El penúltimo embargo de esta serie es un llamado a redoblar la apuesta. Es imprescindible detener la patologización psiquiátrica de la transexualidad sin olvidar que el futuro ya llegó. En los saberes que tejen sin pausa la genética, la medicina molecular y las neurociencias, los trastornos se disuelven en una miríada de códigos, los mismos códigos en los que tarde o temprano cualquier presente transexual estará en riesgo de disolverse. La psiquiatría vetusta que conocemos está reinventándose —y, por eso mismo, nosotr*s también tendremos que reinventarnos.
* * *
He visitado tantas veces la sala de aquel hospital tan temido que en algún momento inesperado la pesadilla se transform en sueño. Me llamo Mauro, y soy un hombre, y estoy loco. A mi alrededor hay otr*s como yo, y su discordancia es, como en mi caso, prueba evidente de su locura. Y también hay loc*s. Otr*s loc*s. Están loc*s. Han sido encerrad*s, adormecid*s o dormid*s, sujetad*s. Han sido aislad*s. Han sido olvidad*s. Algun*s dicen que quieren cambiar de sexo, pero nadie l*s escucha. Peor, nadie les cree: están loc*s. En su compañía me afirmo, por supuesto, en mi orgullo de cuerdo. Yo no estoy ni soy así. Yo no soy eso. Me miro al espejo y el orgullo de mi cordura me mira a los ojos. Resplandece.

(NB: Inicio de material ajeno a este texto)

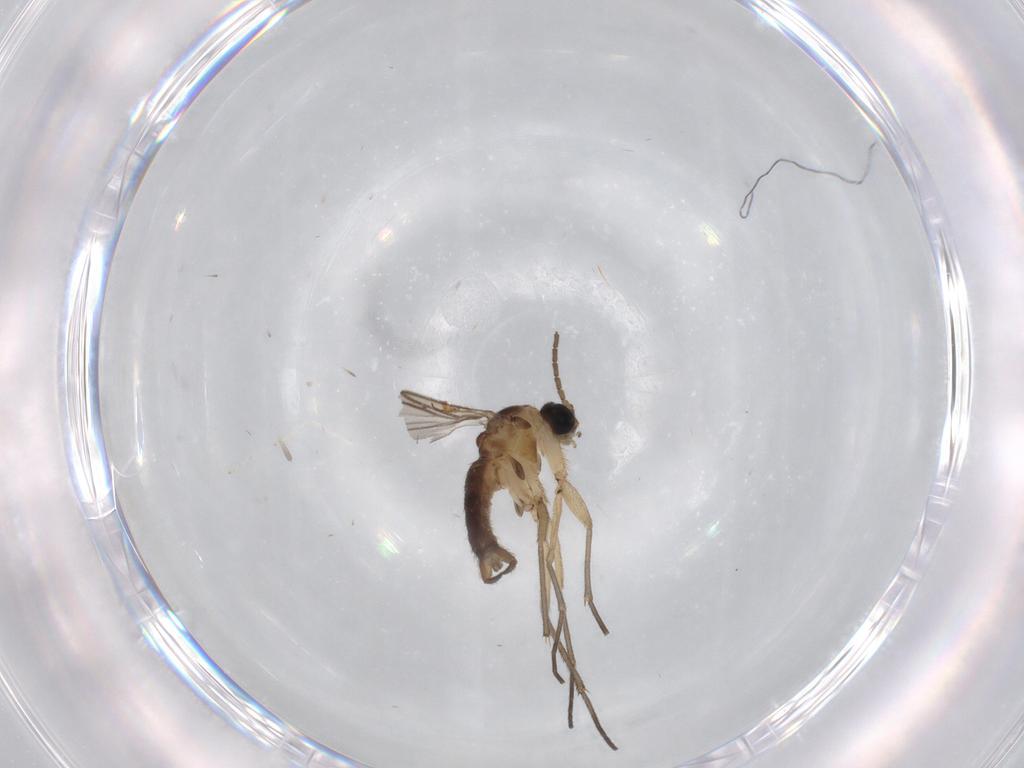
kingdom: Animalia
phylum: Arthropoda
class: Insecta
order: Diptera
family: Sciaridae
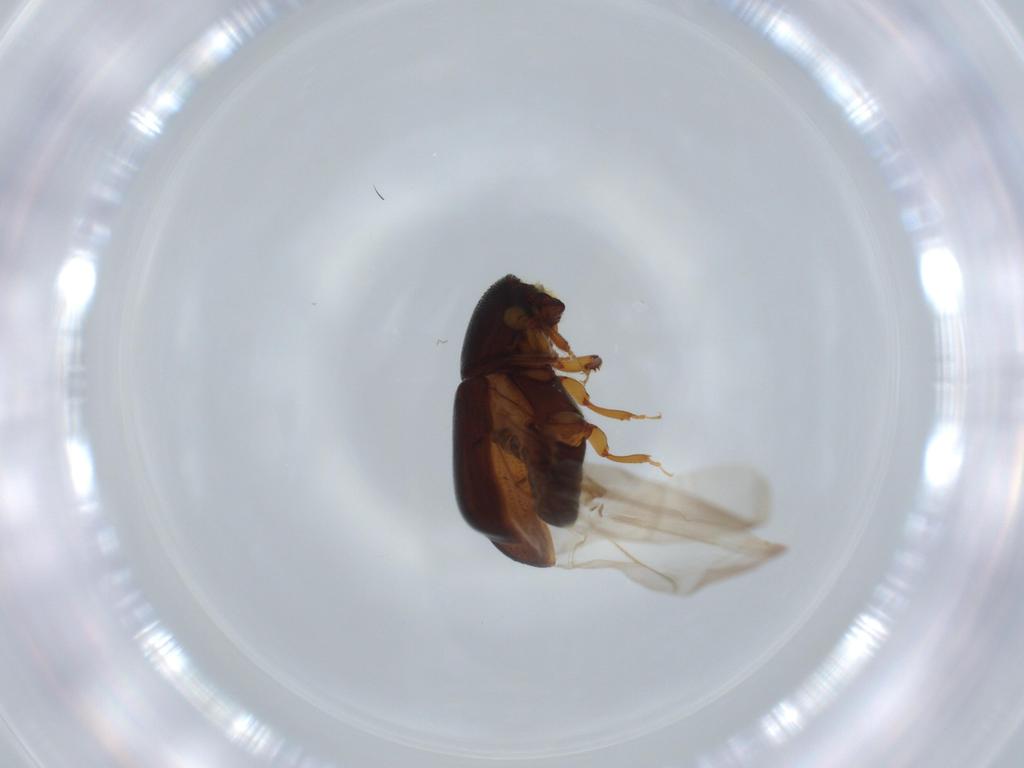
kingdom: Animalia
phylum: Arthropoda
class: Insecta
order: Coleoptera
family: Curculionidae
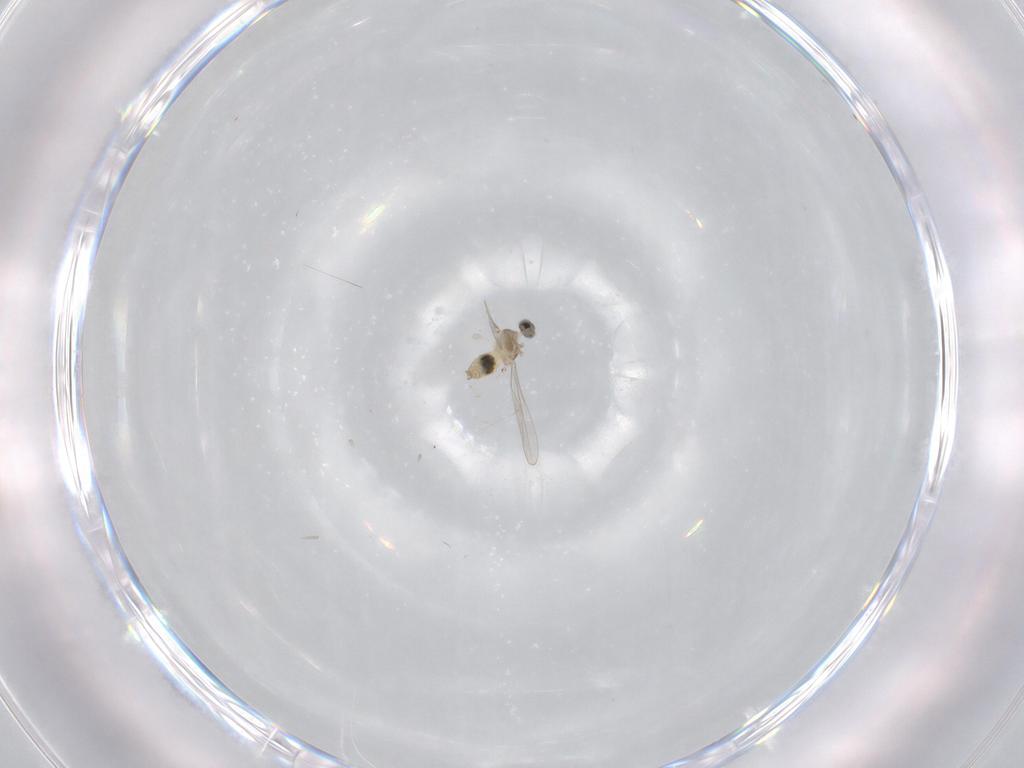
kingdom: Animalia
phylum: Arthropoda
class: Insecta
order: Diptera
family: Cecidomyiidae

Me despierto en la evidencia. Algo ha pasado a lo largo de los últimos años. Aunque transexual, me he convertido en uno de es*s que día y noche concuerdan consigo mism*s. Uno de es*s que sabe, a ciencia cierta, por dónde pasa a cada momento la línea que lo distingue de l*s loc*s. Uno de es*s que afirma su cordura a rajatabla. Al precio que sea —aunque se trate de arrancarse del cuerpo y de la lengua el último atisbo de locura. Yo, que me enfrento todos los días a la racionalidad que me impone la norma psiquiátrica he terminado por creerme la encarnación de la Razón y de la Ley. Yo, que me creía felizmente un impuro he terminado por convertirme en un adalid convencido de la pureza.
Esa, mis amig*s, es la locura. Y también es mi desvelo.